Under the circumstances, the impugned departmental inquiry, which was held against the petitioner suffers from procedural unfairness, and is required to be quashed and set aside. In fact, such an approach would substantiate the argument of the petitioner that the Inquiry Officer was biased against him as he was connected with the design and had approved it. 16. It is reported by the learned advocate for the petitioner that the petitioner has passed away on 28.01.2012 and hence, in this view of the matter, it would not be feasible to ask the disciplinary authority to conduct the inquiry afresh. 17. In the considered opinion of this Court, the petitioner would be entitled to 50% backwages and a just balance needs to be struck and the principle of ‘no work, no pay’ does not deserve to be given a complete goby looking to the peculiar circumstances of the case.

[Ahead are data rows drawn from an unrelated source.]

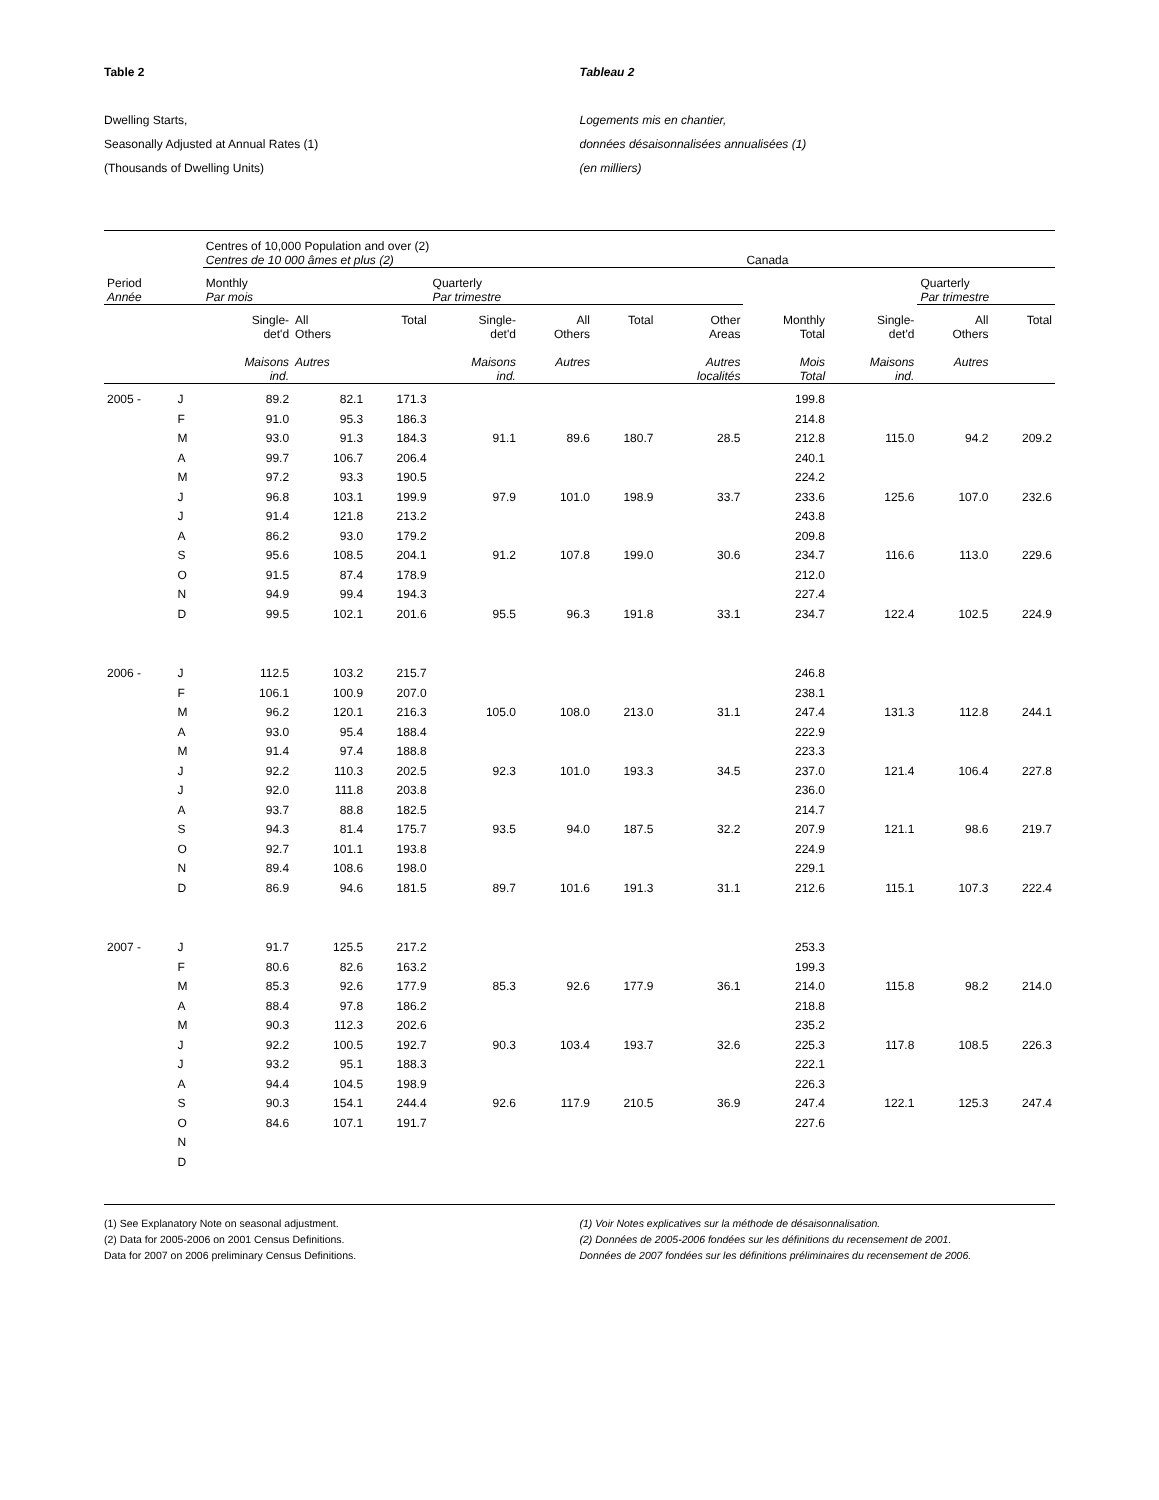Table 2 Tableau 2
Dwelling Starts,
Seasonally Adjusted at Annual Rates (1)
(Thousands of Dwelling Units)
Logements mis en chantier,
données désaisonnalisées annualisées (1)
(en milliers)
| | | Centres of 10,000 Population and over (2) Centres de 10 000 âmes et plus (2) | | | | | | | Canada | | | |
| --- | --- | --- | --- | --- | --- | --- | --- | --- | --- | --- | --- | --- |
| Period Année | | Monthly Par mois | | | Quarterly Par trimestre | | | | | | Quarterly Par trimestre | |
| | | Single- det'd Maisons ind. | All Others Autres | Total | Single- det'd Maisons ind. | All Others Autres | Total | Other Areas Autres localités | Monthly Total Mois Total | Single- det'd Maisons ind. | All Others Autres | Total |
| 2005 - | J | 89.2 | 82.1 | 171.3 | | | | | 199.8 | | | |
| | F | 91.0 | 95.3 | 186.3 | | | | | 214.8 | | | |
| | M | 93.0 | 91.3 | 184.3 | 91.1 | 89.6 | 180.7 | 28.5 | 212.8 | 115.0 | 94.2 | 209.2 |
| | A | 99.7 | 106.7 | 206.4 | | | | | 240.1 | | | |
| | M | 97.2 | 93.3 | 190.5 | | | | | 224.2 | | | |
| | J | 96.8 | 103.1 | 199.9 | 97.9 | 101.0 | 198.9 | 33.7 | 233.6 | 125.6 | 107.0 | 232.6 |
| | J | 91.4 | 121.8 | 213.2 | | | | | 243.8 | | | |
| | A | 86.2 | 93.0 | 179.2 | | | | | 209.8 | | | |
| | S | 95.6 | 108.5 | 204.1 | 91.2 | 107.8 | 199.0 | 30.6 | 234.7 | 116.6 | 113.0 | 229.6 |
| | O | 91.5 | 87.4 | 178.9 | | | | | 212.0 | | | |
| | N | 94.9 | 99.4 | 194.3 | | | | | 227.4 | | | |
| | D | 99.5 | 102.1 | 201.6 | 95.5 | 96.3 | 191.8 | 33.1 | 234.7 | 122.4 | 102.5 | 224.9 |
| 2006 - | J | 112.5 | 103.2 | 215.7 | | | | | 246.8 | | | |
| | F | 106.1 | 100.9 | 207.0 | | | | | 238.1 | | | |
| | M | 96.2 | 120.1 | 216.3 | 105.0 | 108.0 | 213.0 | 31.1 | 247.4 | 131.3 | 112.8 | 244.1 |
| | A | 93.0 | 95.4 | 188.4 | | | | | 222.9 | | | |
| | M | 91.4 | 97.4 | 188.8 | | | | | 223.3 | | | |
| | J | 92.2 | 110.3 | 202.5 | 92.3 | 101.0 | 193.3 | 34.5 | 237.0 | 121.4 | 106.4 | 227.8 |
| | J | 92.0 | 111.8 | 203.8 | | | | | 236.0 | | | |
| | A | 93.7 | 88.8 | 182.5 | | | | | 214.7 | | | |
| | S | 94.3 | 81.4 | 175.7 | 93.5 | 94.0 | 187.5 | 32.2 | 207.9 | 121.1 | 98.6 | 219.7 |
| | O | 92.7 | 101.1 | 193.8 | | | | | 224.9 | | | |
| | N | 89.4 | 108.6 | 198.0 | | | | | 229.1 | | | |
| | D | 86.9 | 94.6 | 181.5 | 89.7 | 101.6 | 191.3 | 31.1 | 212.6 | 115.1 | 107.3 | 222.4 |
| 2007 - | J | 91.7 | 125.5 | 217.2 | | | | | 253.3 | | | |
| | F | 80.6 | 82.6 | 163.2 | | | | | 199.3 | | | |
| | M | 85.3 | 92.6 | 177.9 | 85.3 | 92.6 | 177.9 | 36.1 | 214.0 | 115.8 | 98.2 | 214.0 |
| | A | 88.4 | 97.8 | 186.2 | | | | | 218.8 | | | |
| | M | 90.3 | 112.3 | 202.6 | | | | | 235.2 | | | |
| | J | 92.2 | 100.5 | 192.7 | 90.3 | 103.4 | 193.7 | 32.6 | 225.3 | 117.8 | 108.5 | 226.3 |
| | J | 93.2 | 95.1 | 188.3 | | | | | 222.1 | | | |
| | A | 94.4 | 104.5 | 198.9 | | | | | 226.3 | | | |
| | S | 90.3 | 154.1 | 244.4 | 92.6 | 117.9 | 210.5 | 36.9 | 247.4 | 122.1 | 125.3 | 247.4 |
| | O | 84.6 | 107.1 | 191.7 | | | | | 227.6 | | | |
| | N | | | | | | | | | | | |
| | D | | | | | | | | | | | |
(1) See Explanatory Note on seasonal adjustment.
(2) Data for 2005-2006 on 2001 Census Definitions.
Data for 2007 on 2006 preliminary Census Definitions.
(1) Voir Notes explicatives sur la méthode de désaisonnalisation.
(2) Données de 2005-2006 fondées sur les définitions du recensement de 2001.
Données de 2007 fondées sur les définitions préliminaires du recensement de 2006.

The interest of justice would be subserved, if the respondents are directed to pay 50% backwages as per the law enunciated by the Apex Court in the case of Gujarat Agricultural(supra). 18. Under the circumstances, the impugned order dated 30.08.2001 and communication dated 31.08.2004 are hereby quashed and set aside. The respondents shall calculate the aforesaid amount and pay the same to the petitioners. The respondents shall also refix the pay and the retirement benefits accordingly, within a period of two(2) months from the date of receipt of the writ of this order. If the aforementioned amount is not paid within the time specified by this Court, then the same shall further carry 12% rate of interest for the delayed period. The petition stands allowed accordingly. Rule is made absolute to the aforesaid extent.